Dakota has long been synonymous with great wood, and this Predator is cloaked in a very nice piece of Claro walnut. It is a heavy-varmint configuration, with a thick, sloping Monte Carlo comb and no cheekpiece, and a wide, flat fore-end well suited to shooting from a rest. The barrel is completely free floating. My sample had no checkering, but Dakota's website says the Serious Predator has checkering on its grip. No matter, checkering on a varmint rifle is superfluous anyway.

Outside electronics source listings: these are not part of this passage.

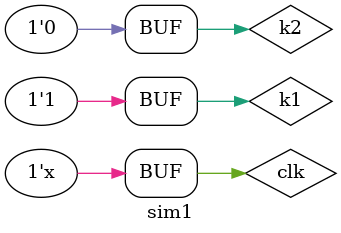
<source format=v>
`timescale 1ns / 1ps


module sim1;
    reg clk, k1, k2;
    wire [3:0] led;
    
    led_3color uut(
        .clk(clk),
        .k1(k1),
        .k2(k2),
        .led(led)
    );
    
    defparam uut.T0 = 3;
    defparam uut.T1 = 10;
    initial begin
       clk = 0;
       k1 = 0;
       k2 = 0;
       #10 k1 = !k1;
       #10 k1 = !k1;
       #10 k1 = !k1;
       #10 k1 = !k1;
       #10 k1 = !k1;
       #10 k1 = !k1;
       #10 k1 = !k1;
       #10 k1 = !k1;
       #10 k1 = 0;

        
       #30 k1 = !k1;
       
       
    end 
    
    
    
    always #10 clk = !clk;
endmodule

</source>
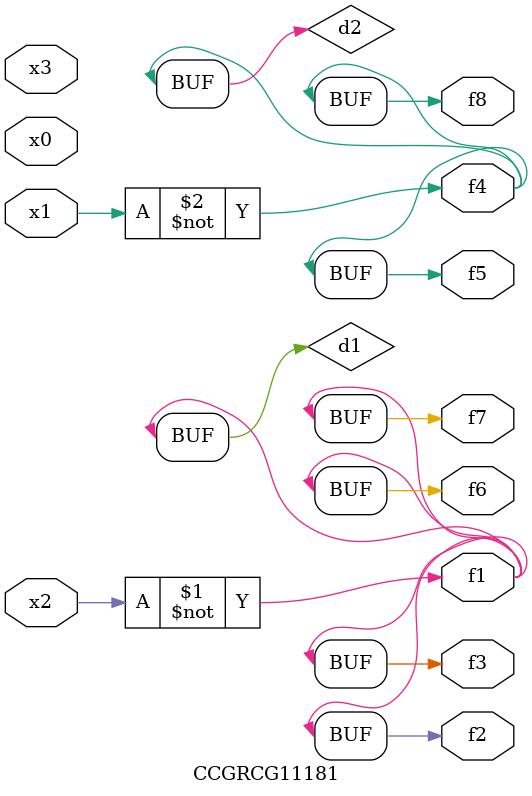
<source format=v>
module CCGRCG11181(
	input x0, x1, x2, x3,
	output f1, f2, f3, f4, f5, f6, f7, f8
);

	wire d1, d2;

	xnor (d1, x2);
	not (d2, x1);
	assign f1 = d1;
	assign f2 = d1;
	assign f3 = d1;
	assign f4 = d2;
	assign f5 = d2;
	assign f6 = d1;
	assign f7 = d1;
	assign f8 = d2;
endmodule

</source>
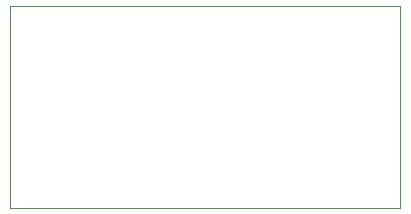
<source format=gbr>
%TF.GenerationSoftware,KiCad,Pcbnew,(5.1.12)-1*%
%TF.CreationDate,2022-06-15T15:33:43-04:00*%
%TF.ProjectId,Header_to_ZIF,48656164-6572-45f7-946f-5f5a49462e6b,rev?*%
%TF.SameCoordinates,Original*%
%TF.FileFunction,Profile,NP*%
%FSLAX46Y46*%
G04 Gerber Fmt 4.6, Leading zero omitted, Abs format (unit mm)*
G04 Created by KiCad (PCBNEW (5.1.12)-1) date 2022-06-15 15:33:43*
%MOMM*%
%LPD*%
G01*
G04 APERTURE LIST*
%TA.AperFunction,Profile*%
%ADD10C,0.100000*%
%TD*%
G04 APERTURE END LIST*
D10*
X138430000Y-106045000D02*
X138430000Y-123190000D01*
X105410000Y-106045000D02*
X138430000Y-106045000D01*
X105410000Y-123190000D02*
X105410000Y-106045000D01*
X138430000Y-123190000D02*
X105410000Y-123190000D01*
M02*

</source>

The whole assembly is held together with three stainless steel socket-head screws within aluminum pillars, two of which also attach the matching stainless steel trigger guard.

As one might expect, the trigger Dakota hangs on the Serious Predator is superb—nary a smidgen of movement beyond the break, it letoff at a very consistent 1 1⁄2 pounds. It is adjustable, but the threads to the adjusting screws are sealed with a thread-locking compound. Who needs to adjust a 1 1⁄2-pounder anyway?

Everyone here who saw the Serious Predator wanted to shoot it, and our relatively new armorer, Dave Gledhill, was kind enough to do the chronograph chores—it didn't require much cajoling. Ten rounds of the H.S. Munitions ammo supplied with the gun clocked an average of 3,804 feet per second.

The best surprise was yet to come, however. A Nightforce NXS 8-32x56 mm scope was attached to this rig, and I headed to Field Editor Richard Mann's hunting cabin. Often it takes a few groups to settle into a rifle before really seeing how well it shoots—not with this sweetheart. From the get-go this rifle simply chewed a single hole in the 100-yard target. The largest was 7⁄16 inch; smallest was awfully close to 1⁄4 inch—so close you'd need an optical comparator to measure the few thousandths more than a quarter.

Richard and I were really impressed with it, and we shot a lot more than the required five, five-shot groups. This rifle is just plain fun to shoot. Recoil is nil; actually it calculates out to 1.6 foot-pounds. No wonder there isn't a big lug hanging off the bottom of the receiver.

After a while we got a little bored shooting a single hole in paper and—in purely scientific interest—decided to clean out the refrigerator of some several-month-old, cheap soda pop. Give a couple of rednecks a gun, some ammo and some stale food, and watch the fun begin! I tried valiantly to capture the spectacular subdivision of old soda bottles by a 33-grain V-MAX at 3,804 feet per second with a camera, but, alas, all of the images showed nothing but a sort of an orange or blue rain, depending on the flavor of the pop.

Of course, we had to shoot the .20 Tactical in the Bullet Test Tube. Since inventing the bullet catcher last year, Richard has become a fanatical collector of spent projectiles of all sizes at a variety of impact velocities. As expected in this case, his collection grew by only a few tiny fragments of lead and copper. The flyweight V-MAX bullet is designed to disintegrate at any reasonable impact velocity, and that's exactly what happened. To feed the.20 Tactical you'll need to handload or contact a custom loader like H.S. Munitions; however, by the time you read this Dakota will have it available with properly headstamped brass from Lapua.

Dakota's Serious Predator is aptly named. It is a well designed and exquisitely executed example of the gunmaker's art, and maintains the company's reputation for building accurate, beautiful and efficient rifles. Prairie dogs, ground squirrels and woodchucks would not want to see one of these move into their neighborhood.